(Dataset entries)
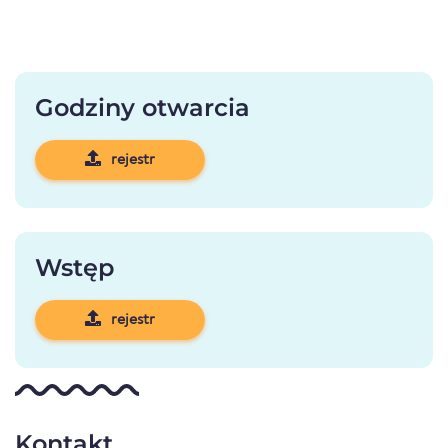
Godziny otwarcia
rejestr
Wstęp
rejestr
Kontakt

**TASK DIRECTIONS**
When you copy the data above, reproduce each line exactly and skip every image.

**RESPONSE TO THIS EXERCISE**
Godziny otwarcia
rejestr
Wstęp
rejestr
Kontakt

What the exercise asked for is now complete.